Concept

Éléments de mathématique

Summary
Éléments de mathématique (English: Elements of Mathematics) is a series of mathematics books written by the pseudonymous French collective Nicolas Bourbaki. Begun in 1939, the series has been published in several volumes, and remains in progress. The series is noted as a large-scale, self-contained, formal treatment of mathematics. The members of the Bourbaki group originally intended the work as a textbook on analysis, with the working title Traité d'analyse (Treatise on Analysis). While planning the structure of the work they became more ambitious, expanding its scope to cover several branches of modern mathematics. Once the plan of the work was expanded to treat other fields in depth, the title Éléments de mathématique was adopted. Topics treated in the series include set theory, abstract algebra, topology, analysis, Lie groups and Lie algebras.
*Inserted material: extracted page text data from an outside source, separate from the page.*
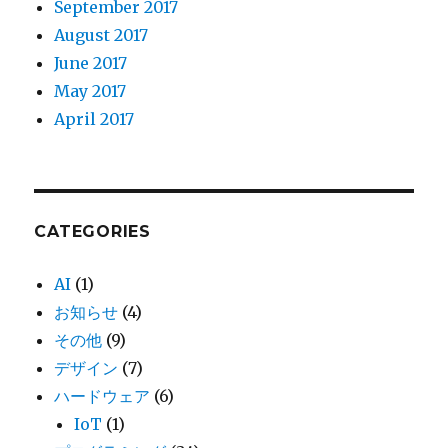
September 2017
August 2017
June 2017
May 2017
April 2017
CATEGORIES
AI
(1)
お知らせ
(4)
その他
(9)
デザイン
(7)
ハードウェア
(6)
IoT
(1)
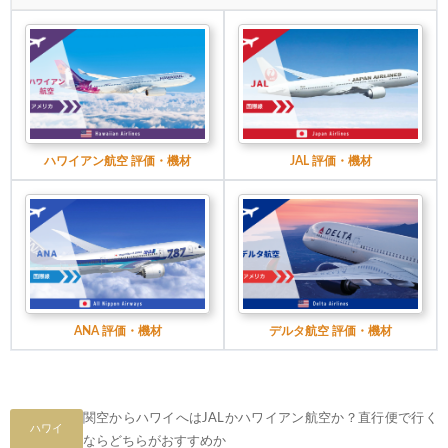
ハワイアン航空 評価・機材
JAL 評価・機材
ANA 評価・機材
デルタ航空 評価・機材
関空からハワイへはJALかハワイアン航空か？直行便で行く
ハワイ
ならどちらがおすすめか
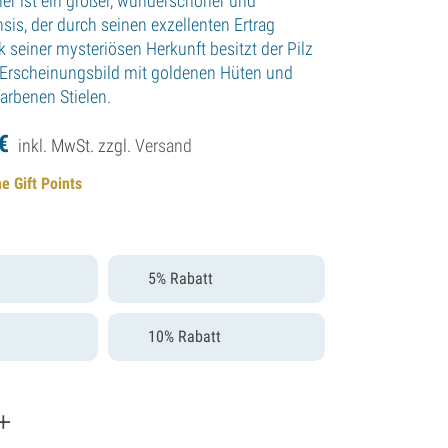
er ist ein großer, wunderschöner und
is, der durch seinen exzellenten Ertrag
 seiner mysteriösen Herkunft besitzt der Pilz
s Erscheinungsbild mit goldenen Hüten und
arbenen Stielen.
€
inkl. MwSt. zzgl.
Versand
e Gift Points
5% Rabatt
10% Rabatt
+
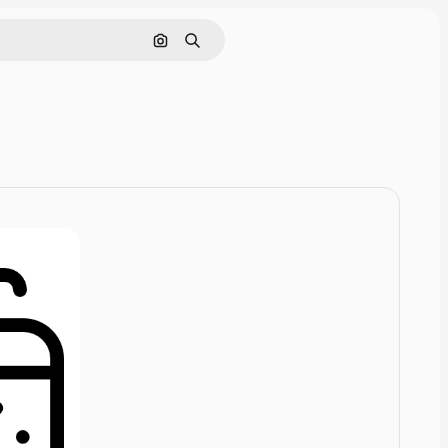
画像で検索
検索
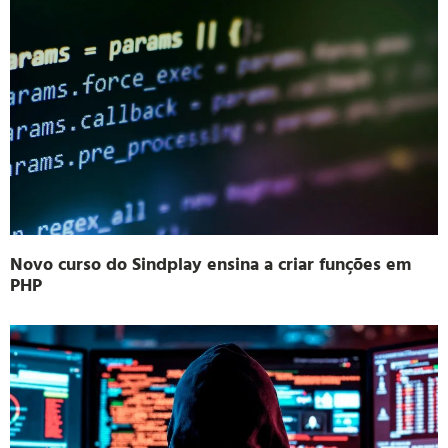
Novo curso do Sindplay ensina a criar funções em
PHP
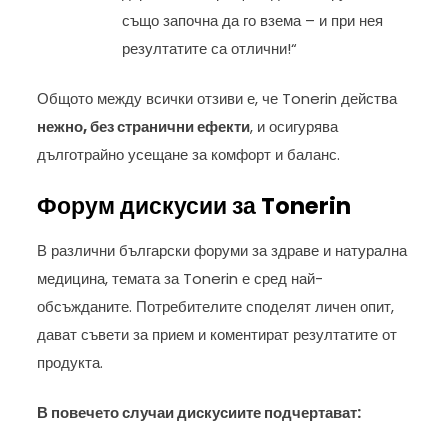
също започна да го взема – и при нея
резултатите са отлични!“
Общото между всички отзиви е, че Tonerin действа
нежно, без странични ефекти
, и осигурява
дълготрайно усещане за комфорт и баланс.
Форум дискусии за Tonerin
В различни български форуми за здраве и натурална
медицина, темата за Tonerin е сред най-
обсъжданите. Потребителите споделят личен опит,
дават съвети за прием и коментират резултатите от
продукта.
В повечето случаи дискусиите подчертават:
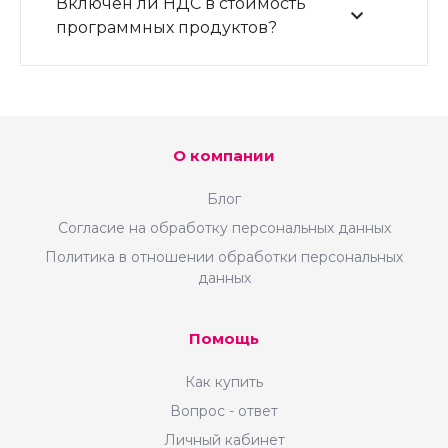
Включен ли НДС в стоимость
программных продуктов?
О компании
Блог
Согласие на обработку персональных данных
Политика в отношении обработки персональных
данных
Помощь
Как купить
Вопрос - ответ
Личный кабинет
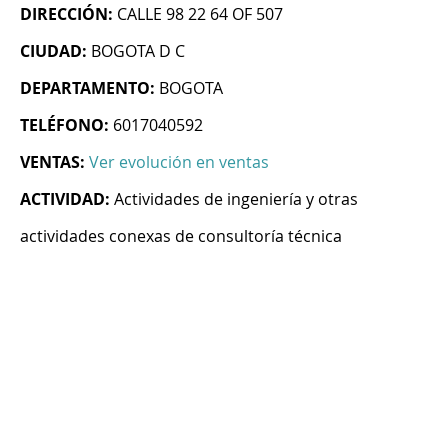
DIRECCIÓN:
CALLE 98 22 64 OF 507
CIUDAD:
BOGOTA D C
DEPARTAMENTO:
BOGOTA
TELÉFONO:
6017040592
VENTAS:
Ver evolución en ventas
ACTIVIDAD:
Actividades de ingeniería y otras
actividades conexas de consultoría técnica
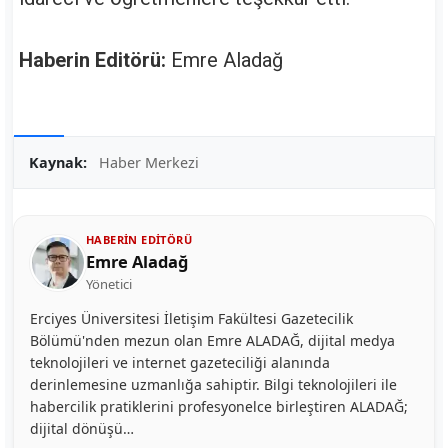
Haberin Editörü:
Emre Aladağ
Kaynak:
Haber Merkezi
HABERIN EDITÖRÜ
Emre Aladağ
Yönetici
Erciyes Üniversitesi İletişim Fakültesi Gazetecilik
Bölümü'nden mezun olan Emre ALADAĞ, dijital medya
teknolojileri ve internet gazeteciliği alanında
derinlemesine uzmanlığa sahiptir. Bilgi teknolojileri ile
habercilik pratiklerini profesyonelce birleştiren ALADAĞ;
dijital dönüşü…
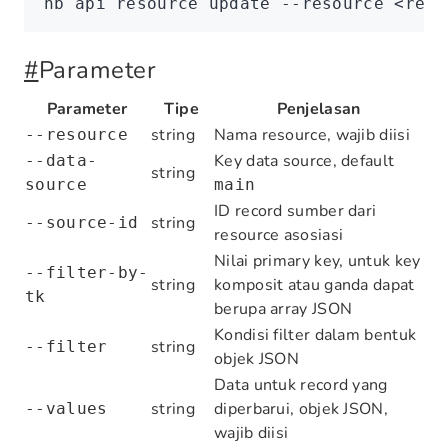
nb
 api
 resource
 update
 --resource
 <
reso
#
Parameter
Parameter
Tipe
Penjelasan
string
Nama resource, wajib diisi
--resource
Key data source, default
--data-
string
source
main
ID record sumber dari
string
--source-id
resource asosiasi
Nilai primary key, untuk key
--filter-by-
string
komposit atau ganda dapat
tk
berupa array JSON
Kondisi filter dalam bentuk
string
--filter
objek JSON
Data untuk record yang
string
diperbarui, objek JSON,
--values
wajib diisi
The unusual singular "mathématique" (mathematic) of the title is deliberate, meant to convey the authors' belief in the unity of mathematics. A companion volume, Éléments d'histoire des mathématiques (Elements of the History of Mathematics), collects and reproduces several of the historical notes which previously appeared in the work. In late 1934, a group of mathematicians including André Weil resolved to collectively write a textbook on analysis. They intended their work as a modern replacement for outdated texts—including one by Édouard Goursat—and also to fill a void in instructional material caused by the death of a generation of mathematics students in World War I. The group adopted the collective pseudonym Nicolas Bourbaki, after the French general Charles-Denis Bourbaki. During the late 1930s and early 1940s, the Bourbaki group expanded the plan of their work beyond analysis, and began publishing texts under the title Éléments de mathématique. Volumes of the Éléments have appeared periodically since the publication of the first Fascicule ("Installment") in 1939 by Éditions Hermann, with several being published during the 1950s and 1960s, Bourbaki's most productive period and time of greatest influence.